:: What is needed ::
Among the entries below, only the lines from the one with "Mitovi i legende" through the one with "Ordenación Académica." are wanted, reproduced exactly. Pictures are not wanted.

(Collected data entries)
——

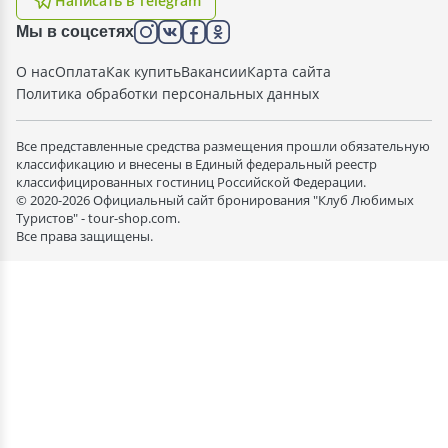
Написать в Telegram
Мы в соцсетях
О нас
Оплата
Как купить
Вакансии
Карта сайта
Политика обработки персональных данных
Все представленные средства размещения прошли обязательную
классификацию и внесены в Единый федеральный реестр
классифицированных гостиниц Российской Федерации.
© 2020-2026 Официальный сайт бронирования "Клуб Любимых
Туристов" - tour-shop.com.
Все права защищены.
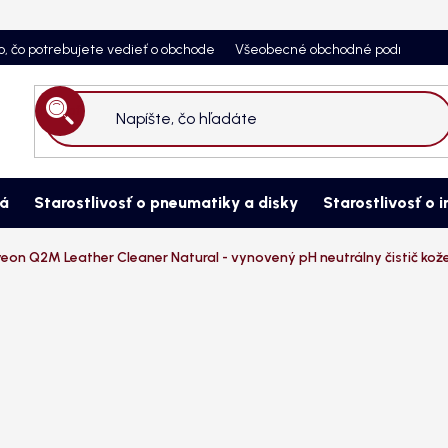
o, čo potrebujete vedieť o obchode
Všeobecné obchodné podmienky
Hľadať
ná
Starostlivosť o pneumatiky a disky
Starostlivosť o i
eon Q2M Leather Cleaner Natural - vynovený pH neutrálny čistič kož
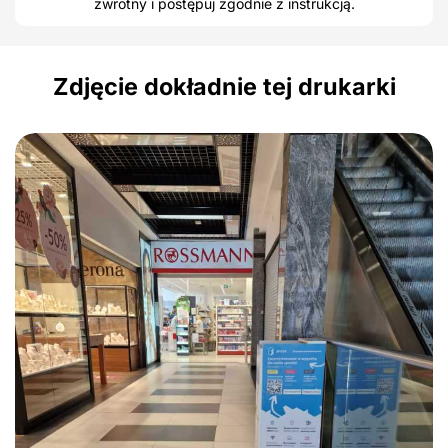
zwrotny i postępuj zgodnie z instrukcją.
Zdjęcie dokładnie tej drukarki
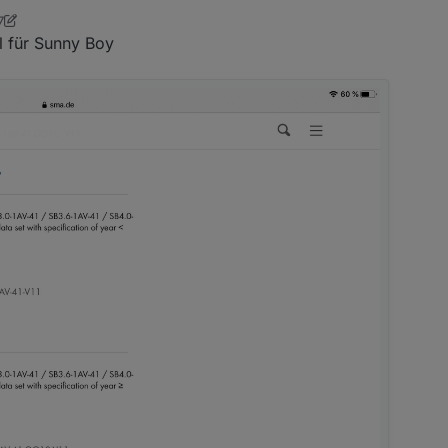
7
el für Sunny Boy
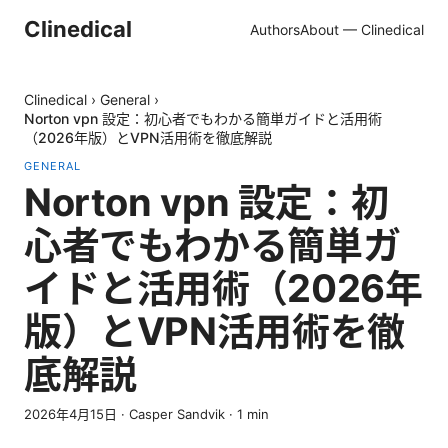
Clinedical
Authors
About — Clinedical
Clinedical
›
General
›
Norton vpn 設定：初心者でもわかる簡単ガイドと活用術
（2026年版）とVPN活用術を徹底解説
GENERAL
Norton vpn 設定：初
心者でもわかる簡単ガ
イドと活用術（2026年
版）とVPN活用術を徹
底解説
2026年4月15日
·
Casper Sandvik
·
1
min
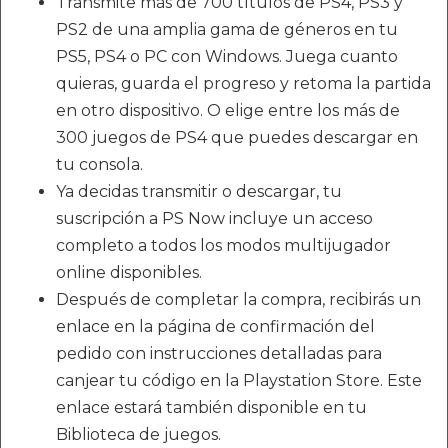
Transmite más de 700 títulos de PS4, PS3 y
PS2 de una amplia gama de géneros en tu
PS5, PS4 o PC con Windows. Juega cuanto
quieras, guarda el progreso y retoma la partida
en otro dispositivo. O elige entre los más de
300 juegos de PS4 que puedes descargar en
tu consola.
Ya decidas transmitir o descargar, tu
suscripción a PS Now incluye un acceso
completo a todos los modos multijugador
online disponibles.
Después de completar la compra, recibirás un
enlace en la página de confirmación del
pedido con instrucciones detalladas para
canjear tu código en la Playstation Store. Este
enlace estará también disponible en tu
Biblioteca de juegos.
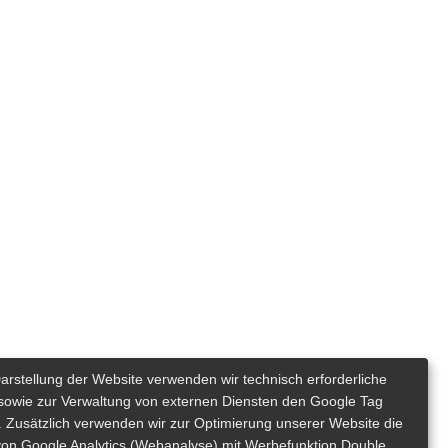
Darstellung der Website verwenden wir technisch erforderliche
sowie zur Verwaltung von externen Diensten den Google Tag
 Zusätzlich verwenden wir zur Optimierung unserer Website die
von Google Analytics (Webanalyse) mit Werbefunktion Double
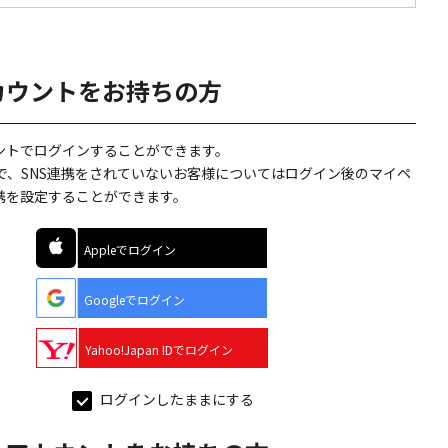
カウントをお持ちの方
ウントでログインすることができます。
で、SNS連携をされていないお客様についてはログイン後のマイペ
連携を設定することができます。
Appleでログイン
Googleでログイン
Yahoo!Japan IDでログイン
ログインしたままにする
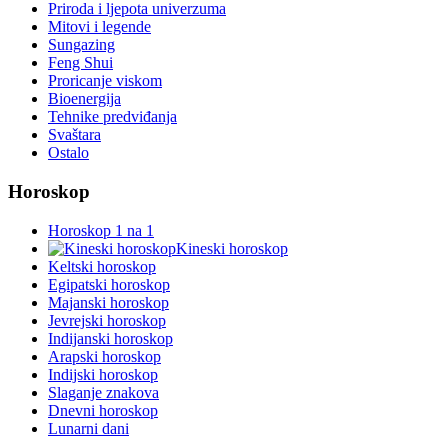
Priroda i ljepota univerzuma
Mitovi i legende
Sungazing
Feng Shui
Proricanje viskom
Bioenergija
Tehnike predviđanja
Svaštara
Ostalo
Horoskop
Horoskop 1 na 1
Kineski horoskop
Keltski horoskop
Egipatski horoskop
Majanski horoskop
Jevrejski horoskop
Indijanski horoskop
Arapski horoskop
Indijski horoskop
Slaganje znakova
Dnevni horoskop
Lunarni dani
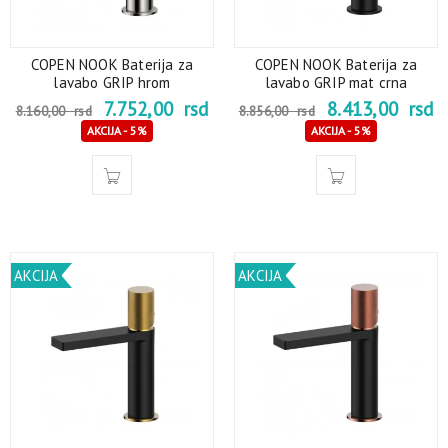
COPEN NOOK Baterija za
COPEN NOOK Baterija za
lavabo GRIP hrom
lavabo GRIP mat crna
7.752,00
rsd
8.413,00
rsd
8.160,00
rsd
8.856,00
rsd
AKCIJA - 5%
AKCIJA - 5%
AKCIJA
AKCIJA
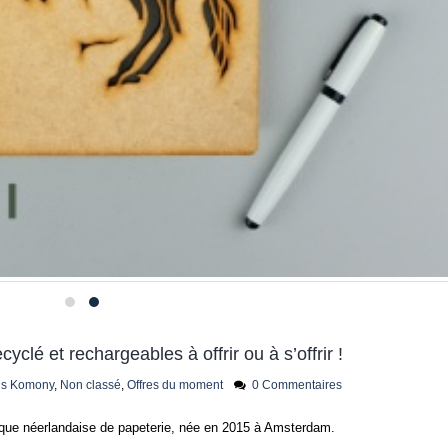
yclé et rechargeables à offrir ou à s’offrir !
is Komony
,
Non classé
,
Offres du moment
0 Commentaires
ue néerlandaise de papeterie, née en 2015 à Amsterdam.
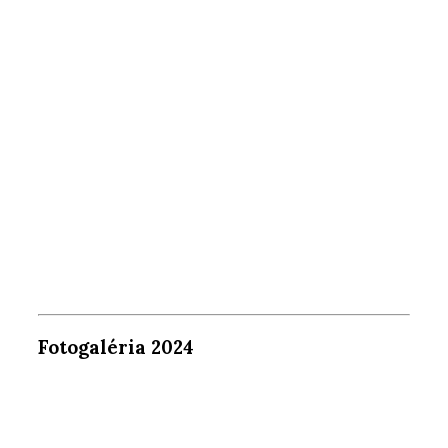
Fotogaléria 2024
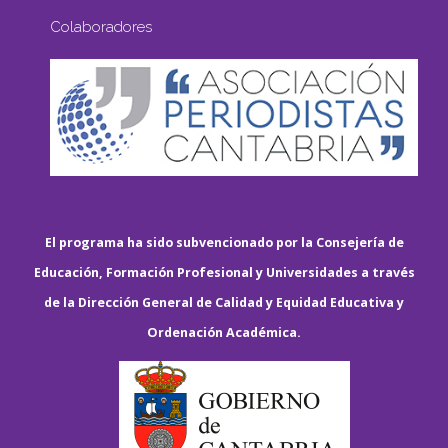
Colaboradores
El programa ha sido subvencionado por la Consejería de
Educación, Formación Profesional y Universidades a través
de la Dirección General de Calidad y Equidad Educativa y
Ordenación Académica.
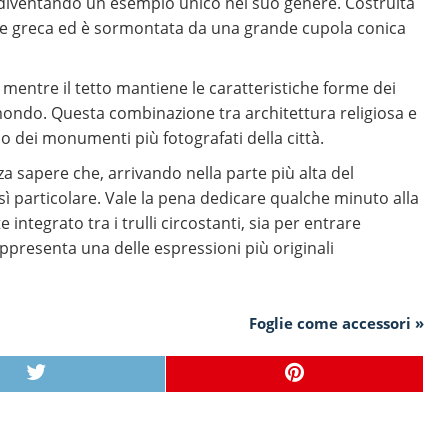
, diventando un esempio unico nel suo genere. Costruita
roce greca ed è sormontata da una grande cupola conica
, mentre il tetto mantiene le caratteristiche forme dei
mondo. Questa combinazione tra architettura religiosa e
no dei monumenti più fotografati della città.
za sapere che, arrivando nella parte più alta del
sì particolare. Vale la pena dedicare qualche minuto alla
 integrato tra i trulli circostanti, sia per entrare
ppresenta una delle espressioni più originali
Foglie come accessori »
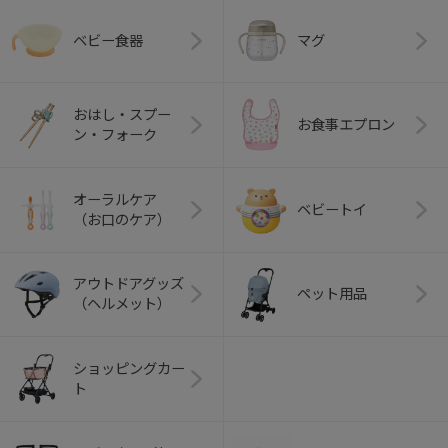
ベビー食器
マグ
おはし・スプー
お食事エプロン
ン・フォーク
オーラルケア
ベビートイ
（お口のケア）
アウトドアグッズ
ペット用品
（ヘルメット）
ショッピングカー
ト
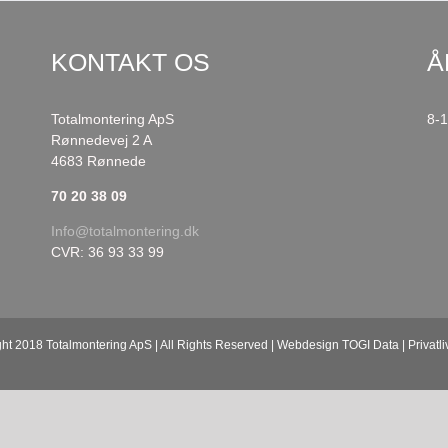
KONTAKT OS
Å
Totalmontering ApS
8-
Rønnedevej 2 A
4683 Rønnede
70 20 38 09
Info@totalmontering.dk
CVR: 36 93 33 99
ht 2018 Totalmontering ApS | All Rights Reserved | Webdesign
TOGI Data
|
Privatli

——

:: Task output ::
Mitovi i legende
Sungazing
Feng Shui
Proricanje viskom
Bioenergija
Tehnike predviđanja
Svaštara
Ostalo
Horoskop
Horoskop 1 na 1
Kineski horoskop
Keltski horoskop
Egipatski horoskop
Majanski horoskop
Jevrejski horoskop
Indijanski horoskop
Arapski horoskop
Indijski horoskop
Slaganje znakova
Dnevni horoskop
Lunarni dani
COPEN NOOK Baterija za
COPEN NOOK Baterija za
lavabo GRIP hrom
lavabo GRIP mat crna
7.752,00
rsd
8.413,00
rsd
8.160,00
rsd
8.856,00
rsd
AKCIJA - 5%
AKCIJA - 5%
AKCIJA
AKCIJA
yclé et rechargeables à offrir ou à s’offrir !
is Komony
,
Non classé
,
Offres du moment
0 Commentaires
ue néerlandaise de papeterie, née en 2015 à Amsterdam.
Fotogaléria 2024
Colaboradores
El programa ha sido subvencionado por la Consejería de
Educación, Formación Profesional y Universidades a través
de la Dirección General de Calidad y Equidad Educativa y
Ordenación Académica.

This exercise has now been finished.